Posts Tagged ‘design’

The 1st rule of web design is:

Just because you use the web, doesn’t mean you’d be good at making web sites.

The 2nd  rule of web design is:

Just because you use the web, doesn’t mean you’d be good at making web sites.

This may seem obvious to some, but I think it needs to be said. Clients, developers and graphic designers seem to think that one can pick up web design after reading a few books or putzing around on Youtube for a few minutes (dripping sarcasm).

Trained monkeys can use Photoshop and learn HTML. Adults that deserve money for it work hard to get good at it. Interactive design, standards compliant HTML/CSS and having a site that functions in every web browser is a rare talent.

The 3rd rule of web design is:

As a new web designer devote a lot of time, thought and user testing into hammering your terrible designs into workable shape.

In doing this, prepare to have your ego hammered to shit- then, you have to grow it back and in full force (and then some) once you know what you’re talking about. This will allow you to talk clients out of terrible terrible ideas.

Most people (maybe even you, reading this, right now) think that good web design somehow falls out of the sky, perhaps from angel farts. I assure you this is not  the case.

Ask for critiques from pro web designers often, and do user testing early and often, even if it’s bugging your friends or cubicle neighbors. You’ll be shocked to find out what works and what doesn’t.

As a rule, most site designs are missing one of two things:

  1. The “design” looks like hell. The colors are weird, disagreeable, or not there (it’s bland, and not minimalist). Or maybe the typography is poorly spaced, sized or illegible for other reasons.
  2. How do you use this damn thing? So maybe it looks AMAZING, you open up Photoshop and crap your pants thinking about how sweet it will be. But your menu doesn’t look like a menu, no one knows what’s a link and what isn’t, or maybe the user has no sense of the scope, purpose or their location in the site.

Web design is a two legged beast, form and function. It’s not multiple choice, you’ll need both. Occasionally a designer will be forced to negotiate something that isn’t the best visual choice in the world, but really makes intuitive sense.
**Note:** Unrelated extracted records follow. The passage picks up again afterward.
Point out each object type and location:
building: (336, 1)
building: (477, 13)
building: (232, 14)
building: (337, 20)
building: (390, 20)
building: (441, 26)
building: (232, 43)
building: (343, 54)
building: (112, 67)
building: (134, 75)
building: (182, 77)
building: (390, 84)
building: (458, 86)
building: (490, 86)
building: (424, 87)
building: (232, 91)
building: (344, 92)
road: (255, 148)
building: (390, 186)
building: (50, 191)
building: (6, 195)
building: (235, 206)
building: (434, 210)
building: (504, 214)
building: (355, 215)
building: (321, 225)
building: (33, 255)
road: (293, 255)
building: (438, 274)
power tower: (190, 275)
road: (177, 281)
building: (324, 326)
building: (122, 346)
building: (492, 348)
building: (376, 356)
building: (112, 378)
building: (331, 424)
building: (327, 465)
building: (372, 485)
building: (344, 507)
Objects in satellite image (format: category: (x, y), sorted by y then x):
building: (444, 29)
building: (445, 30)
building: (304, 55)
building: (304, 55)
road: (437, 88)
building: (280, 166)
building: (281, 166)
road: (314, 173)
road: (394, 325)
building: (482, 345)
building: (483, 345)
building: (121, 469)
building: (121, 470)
Don’t be the guy that makes something look a little bit nicer, but harder to use.

Don’t tell this to 2advanced, they’d have to go back to school to unlearn all of the poor UI design they’re so used to making.

The 4th rule of web design is:

When you are but a grasshopper, and you feel something is cool and different, it’s probably been done before and failed miserably.

Human computer interaction is still in it’s early teens, it’s cranky, whines a lot, and doesn’t want to work. You have to meet it halfway, because it’s ass isn’t going to budge.

Unless your site is only for trendy web designers or database jockeys (both of which tend to have “bad UI blindness”), you’ll need an easy to understand UI.

Create your site for Grandma Jenkins, who can’t read small type, is unsure and untrustworthy of things that look strange, and things Google is the internet.

Web sites shouldn’t have a learning curve, leverage the design conventions that are out there on sites people use every day. Once you know what you’re doing you can add to the web design lexicon.

Usability, interactive elements looking “clickable”, readability are all priority 1.

The 5th, and final rule of web design is:

No one cares about your design concept.
No one cares how long it took to make it.
No one cares about your concept.
No one cares about all of the cool new technologies you used to make it.

At the end of the day, the only thing that matters is what the design contributes to the experience. It should be KY Jelly for all of the information  or experience on the web site.

Web design is creating picture frames, if your frame is louder than the painting inside of it, you’re doing it wrong.